Postby brinicolec » Sun Sep 25, 2016 12:32 am

1. Simple answer: yes. I've PTed as high as 174 and started around where you are currently. BUT, it all depends on how well you study and whether or not you're able to grasp the necessary concepts to improve your score.
2. I would hold off on February. Not really a point to rushing it. The question of burnout is a personal one. It depends on how you study... I think most people experience burnout at one point or another, usually once they've started to really dig in to studying. If anything, that'd just be a sign that you need to take a couple days off from LSAT studying. Not a huge problem as long as you're attentive and give yourself time to relax when you think it's needed. As far as how you should study, I recommend following a study guide. The LSAT Trainer comes with a study guide that follows the book and also incorporates PTs, BUT it does pull a lot from NEWER PTs. I used lawschooli's schedule my first go around which consists of LSAT Trainer, a ton of PTs, and the Bibles. They have a bunch of different ones for different time lengths which is nice. Used the LSAT Trainer guide my second go around but didn't do all of it because I was trying to polish up on specific areas rather than learn everything. It's reading from the Trainer, drills associated with that reading and later in the schedule, PTs.

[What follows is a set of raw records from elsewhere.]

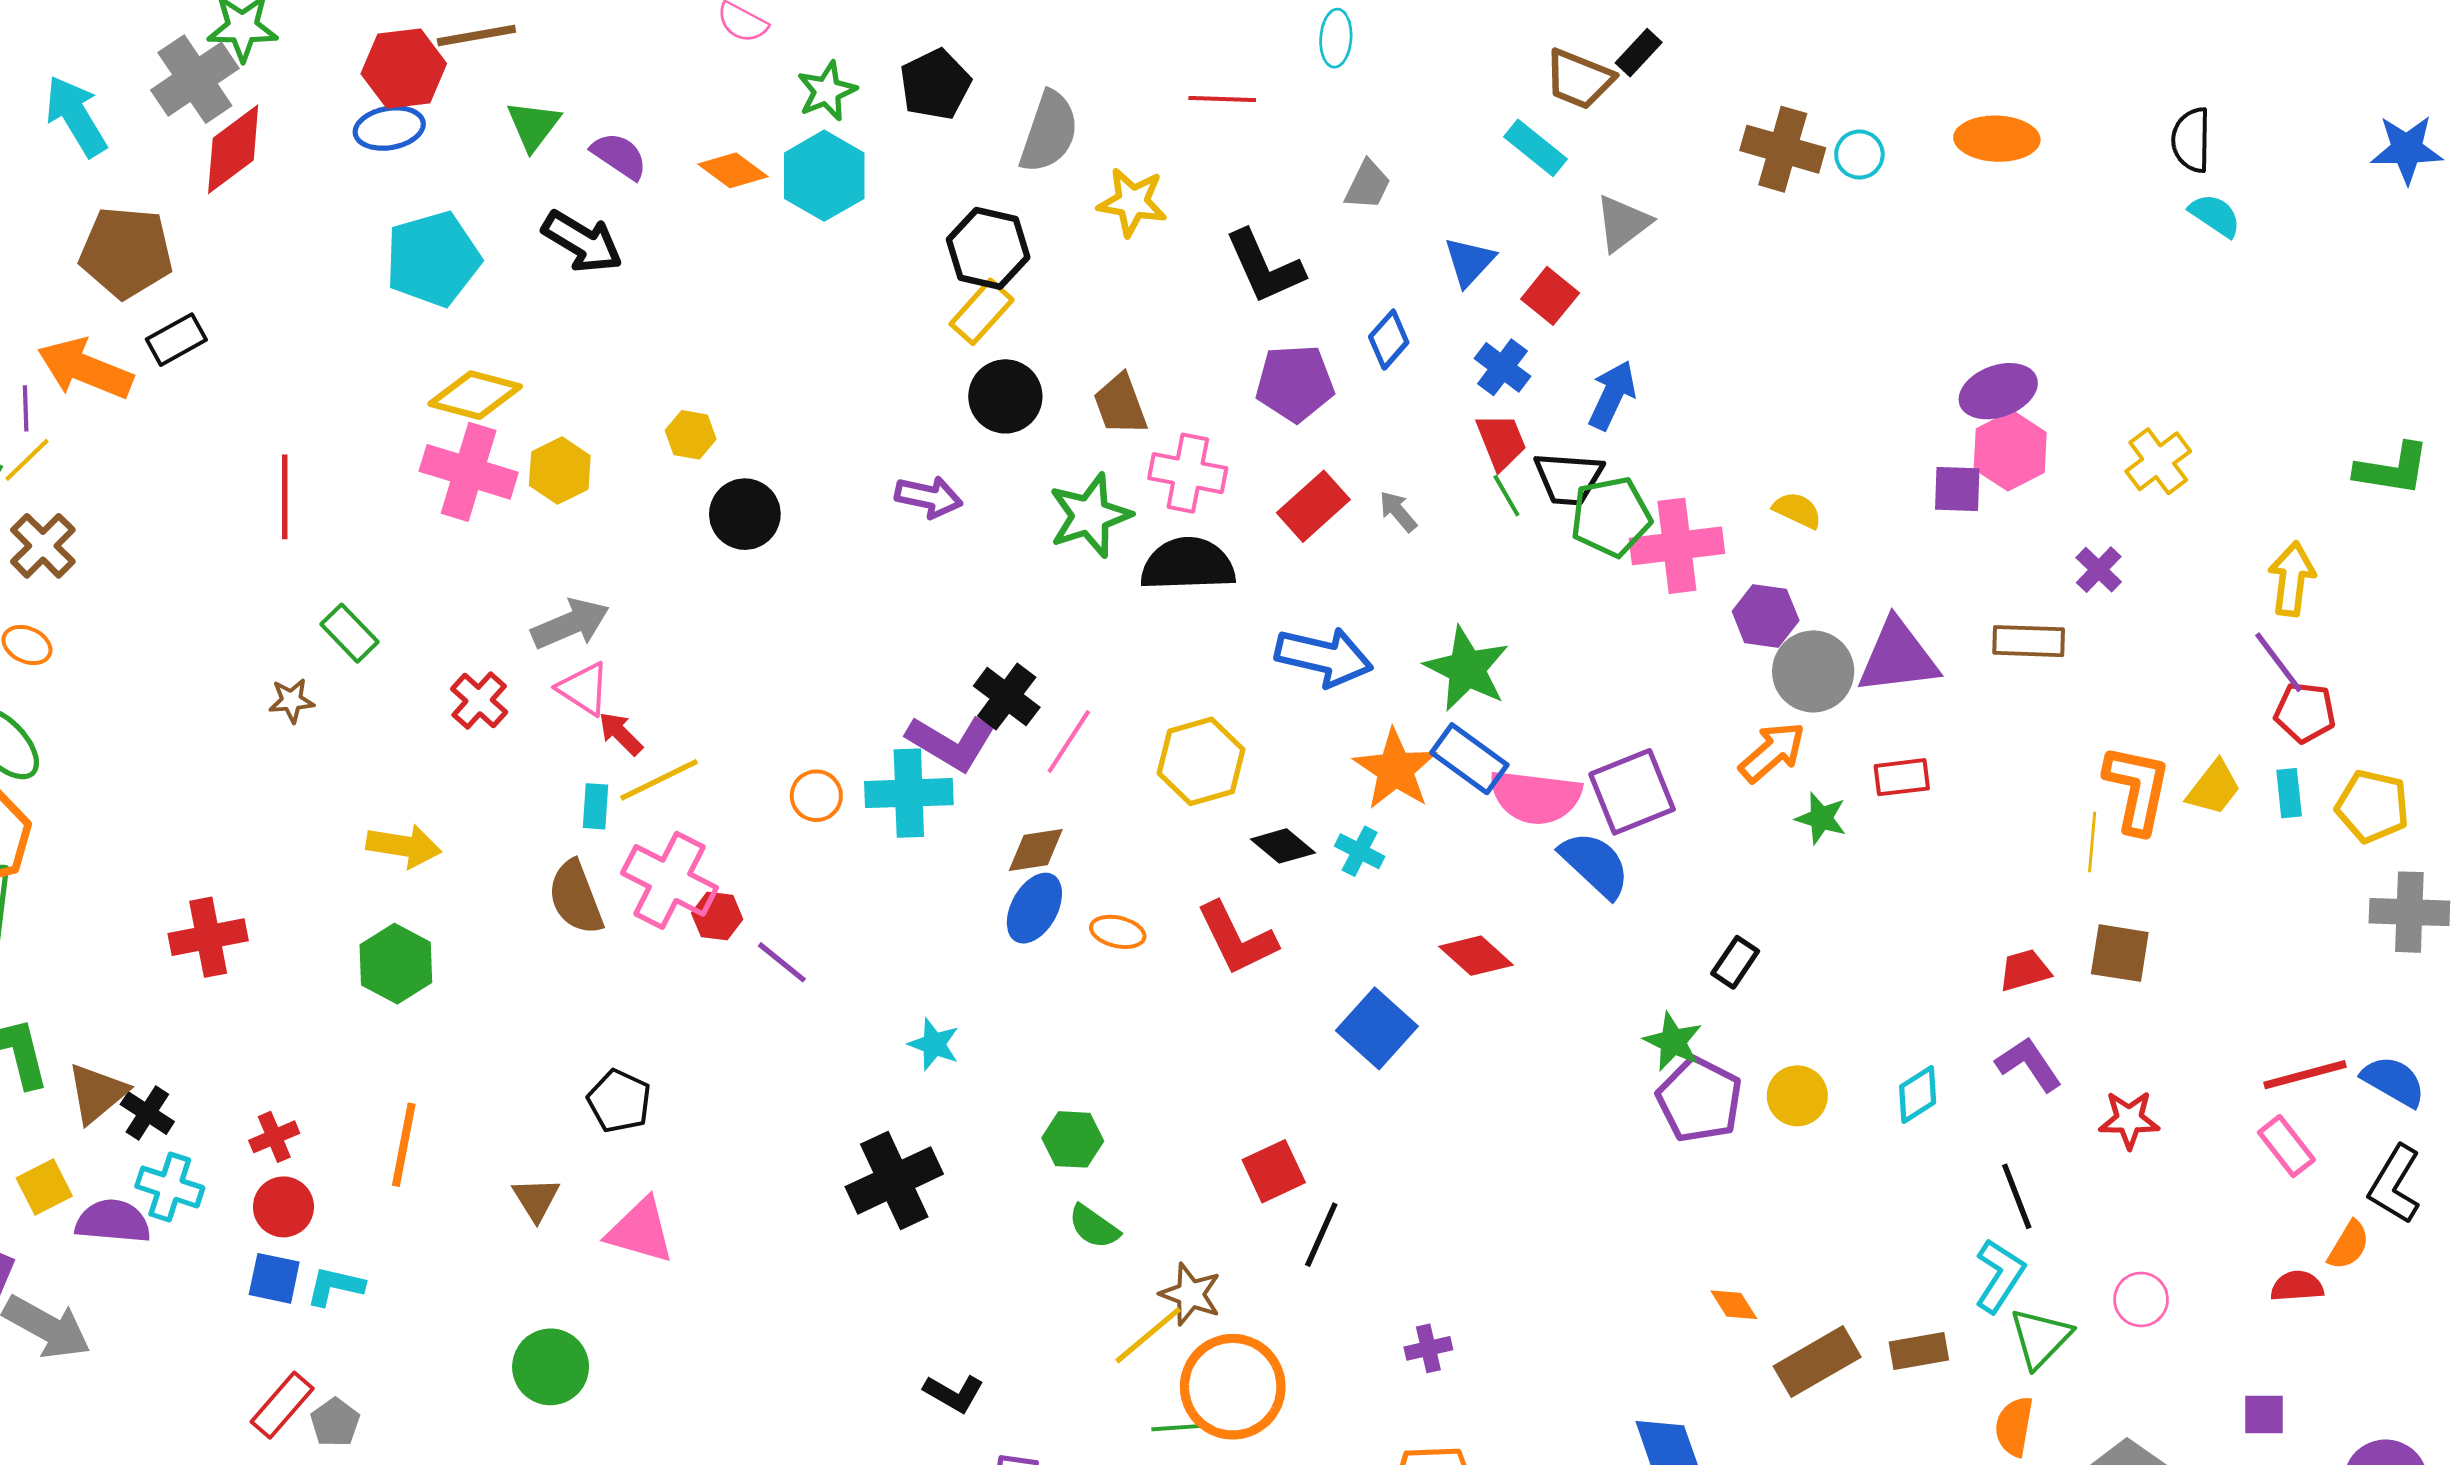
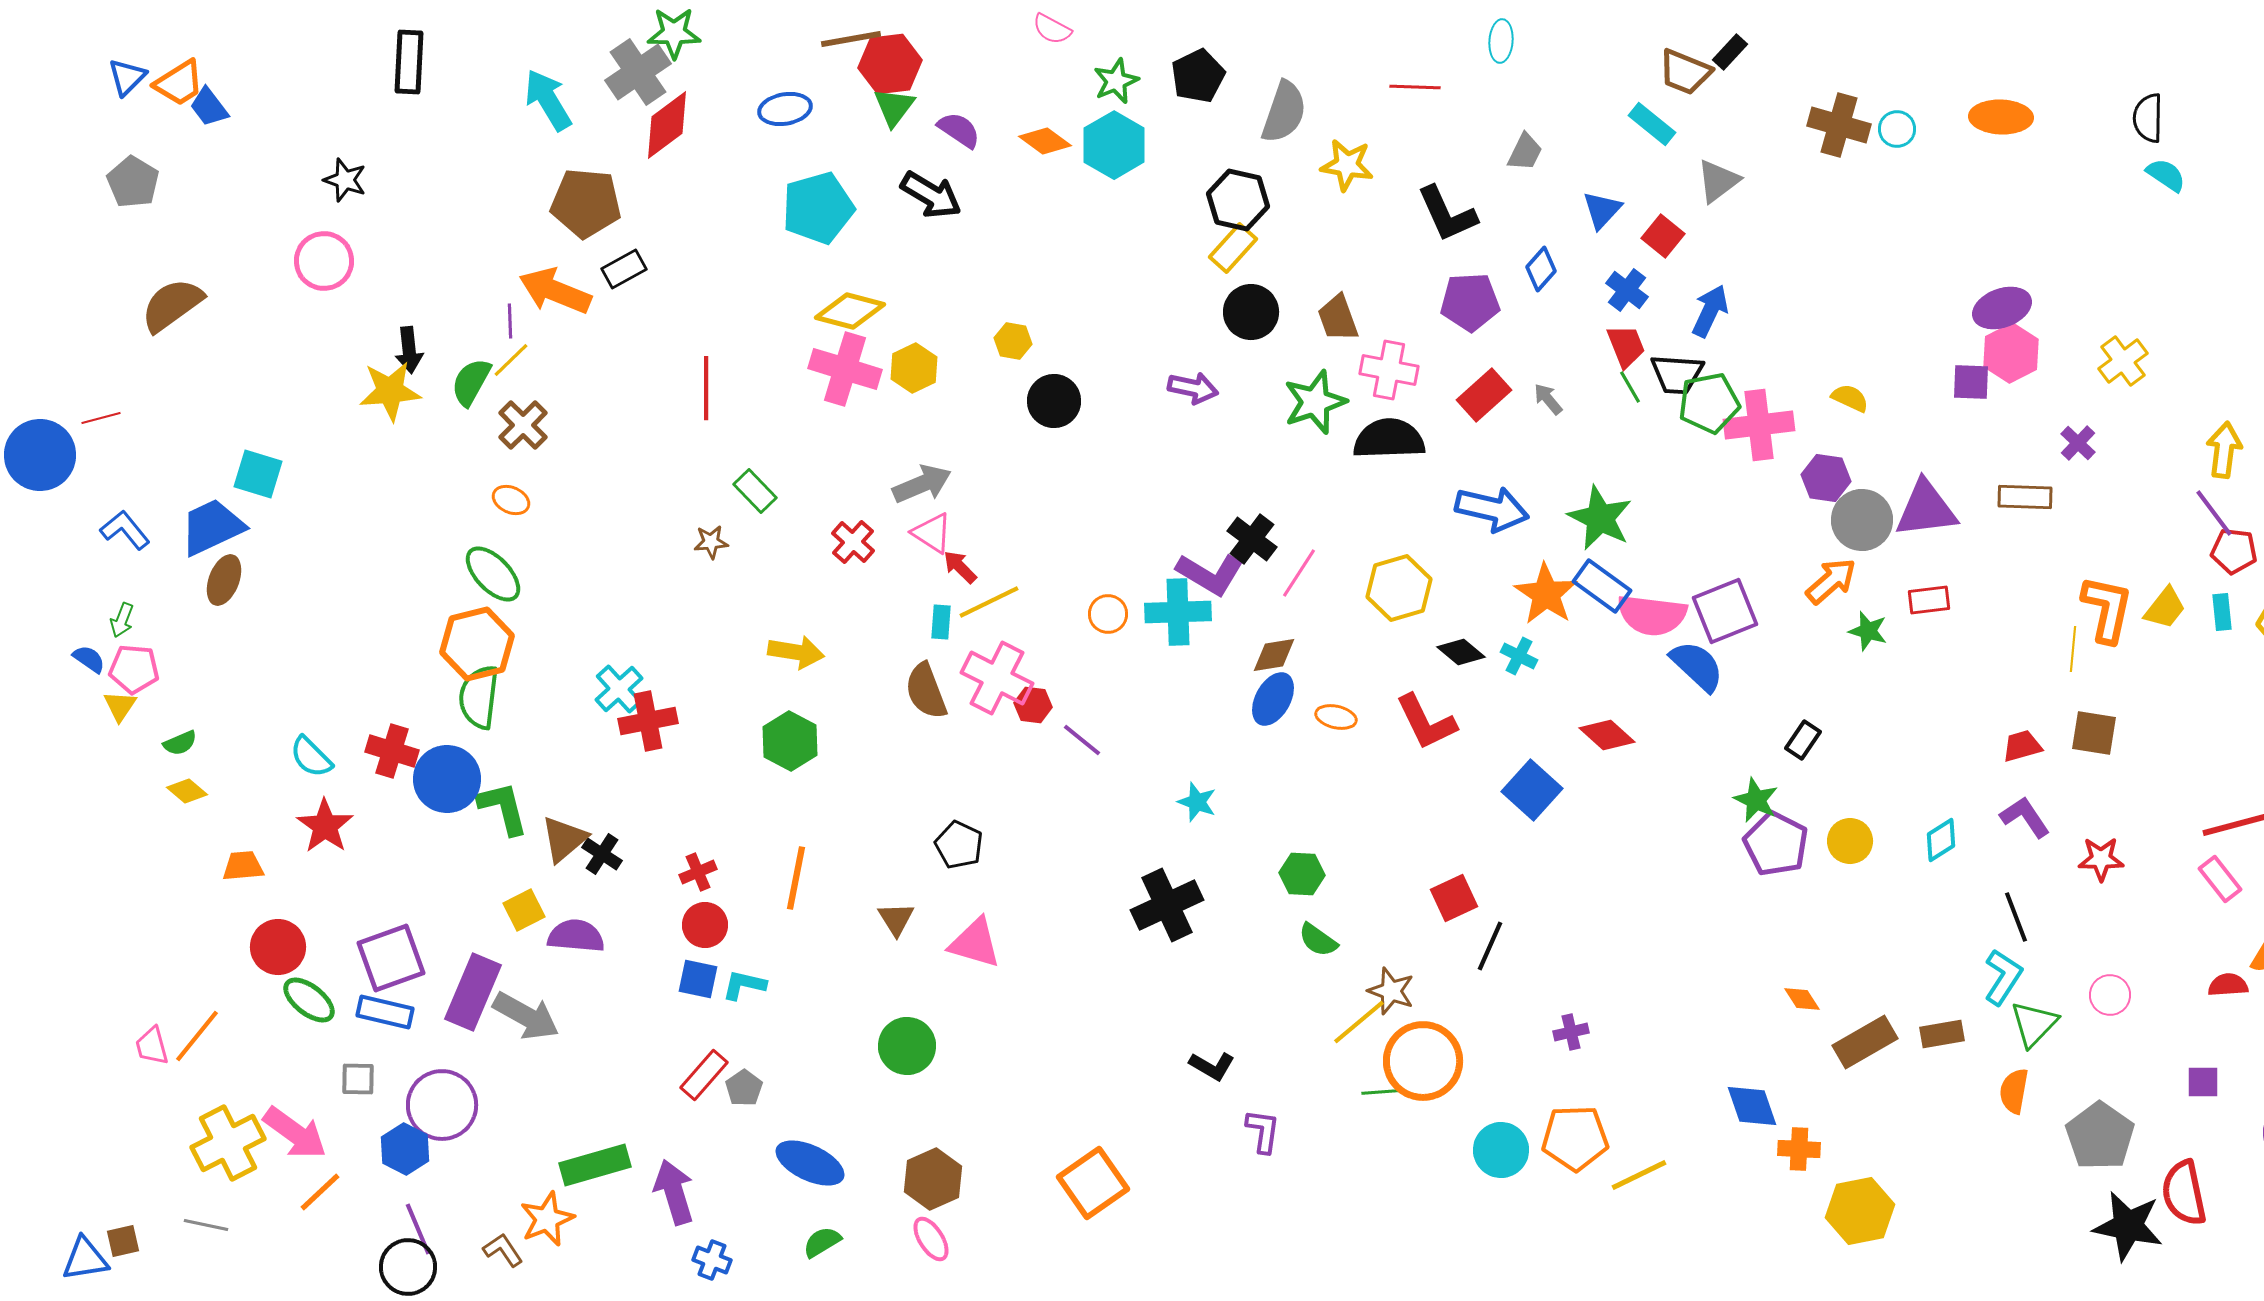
red hexagon: (404, 69) -> (890, 64), moved
cyan cross: (170, 1187) -> (619, 689), moved, turned 30

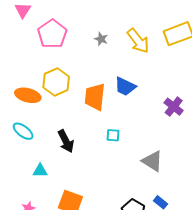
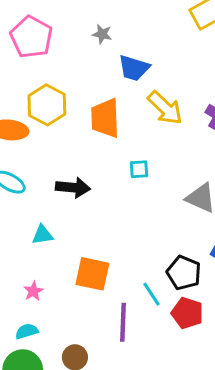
yellow arrow: (138, 41) -> (165, 108), moved
blue trapezoid: (125, 87) -> (134, 68), moved
black arrow: (66, 141) -> (73, 187), turned -50

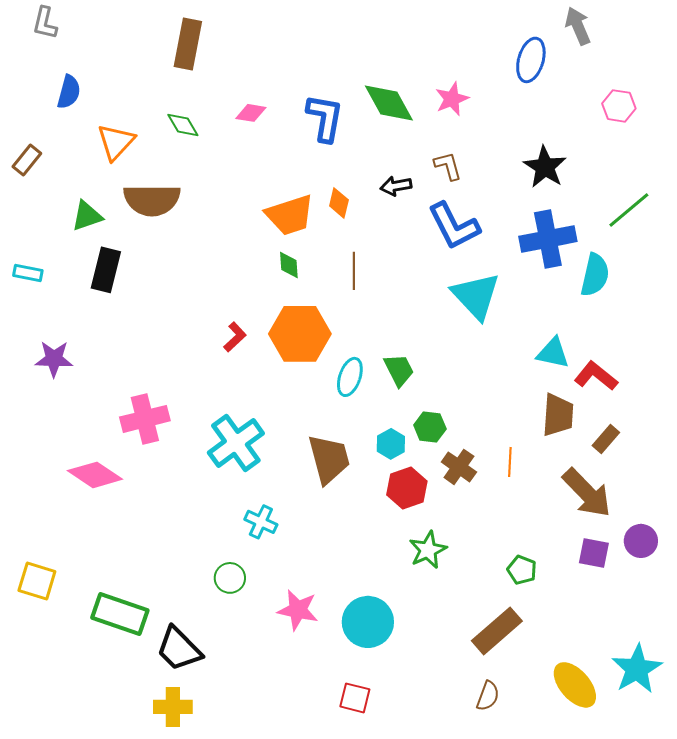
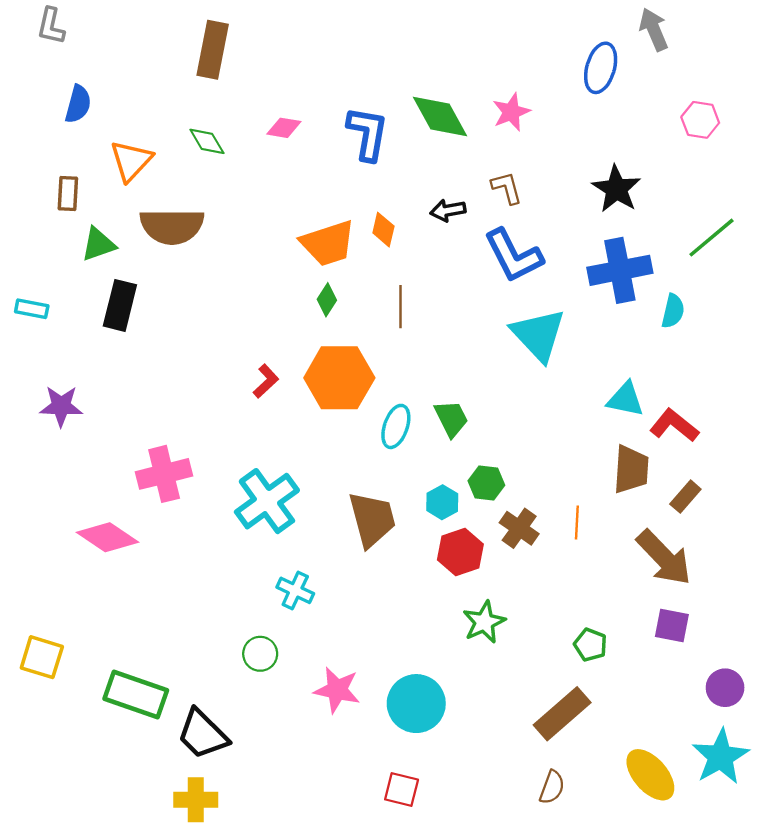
brown rectangle: (27, 160) -> (68, 193), moved, turned -36
green diamond: (289, 265) -> (327, 300), turned 36
cyan semicircle: (595, 275) -> (673, 311), size x0.7
purple circle: (641, 541) -> (725, 688), moved

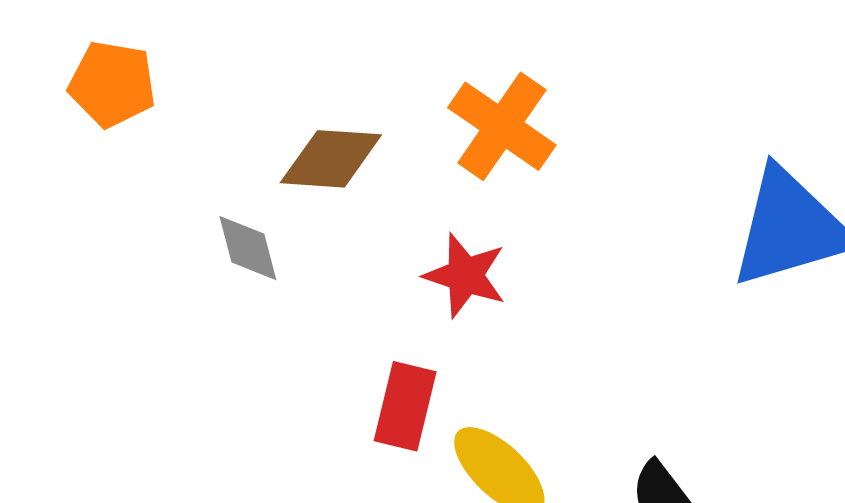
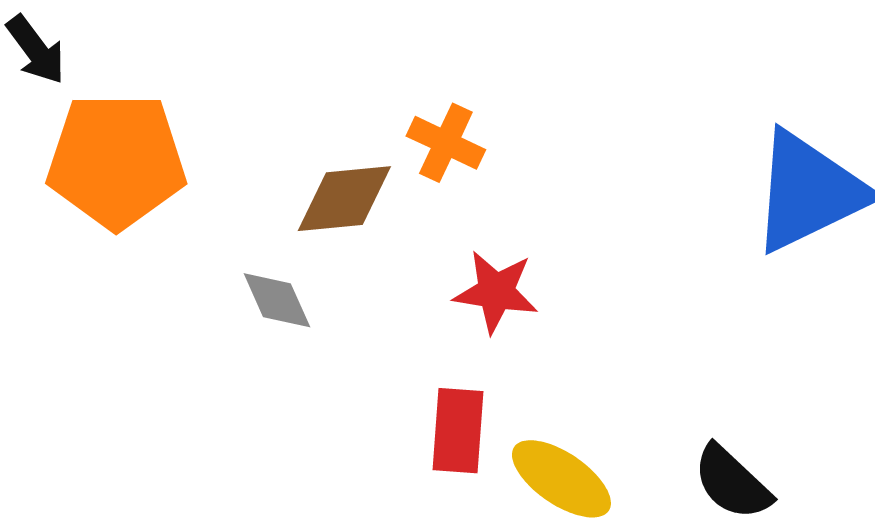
orange pentagon: (112, 84) -> (116, 161), size x1.6
orange cross: (502, 126) -> (446, 143), moved, size x0.7

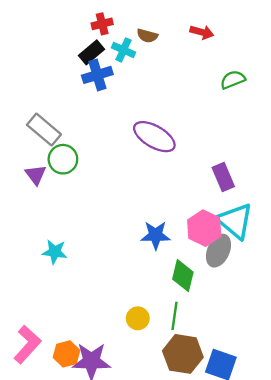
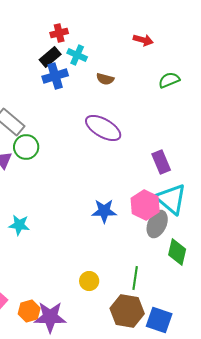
brown semicircle: (147, 36) -> (105, 79), moved
green diamond: (183, 276) -> (177, 252), moved
green line: (175, 316) -> (135, 278), moved

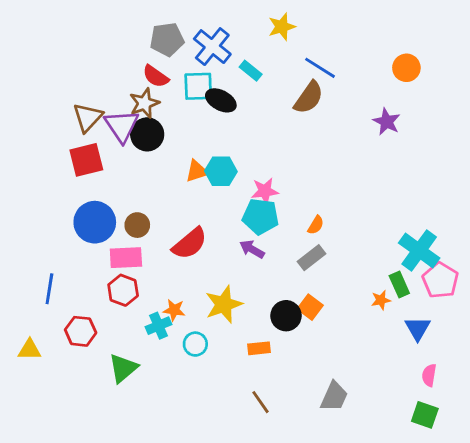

Lawschooli's costed $, Trainer's was free. I think the best way to study is to go through the Bibles and/or the Trainer and drill. Definitely blind review - it helps a lot. And once you feel you have a solid understanding of the concepts on the test, PT, PT, PT PT PTPTPTPTPTPTPT. Lol. DEFINITELY stick to some sort of schedule though. There will come a time where you start to feel less motivated.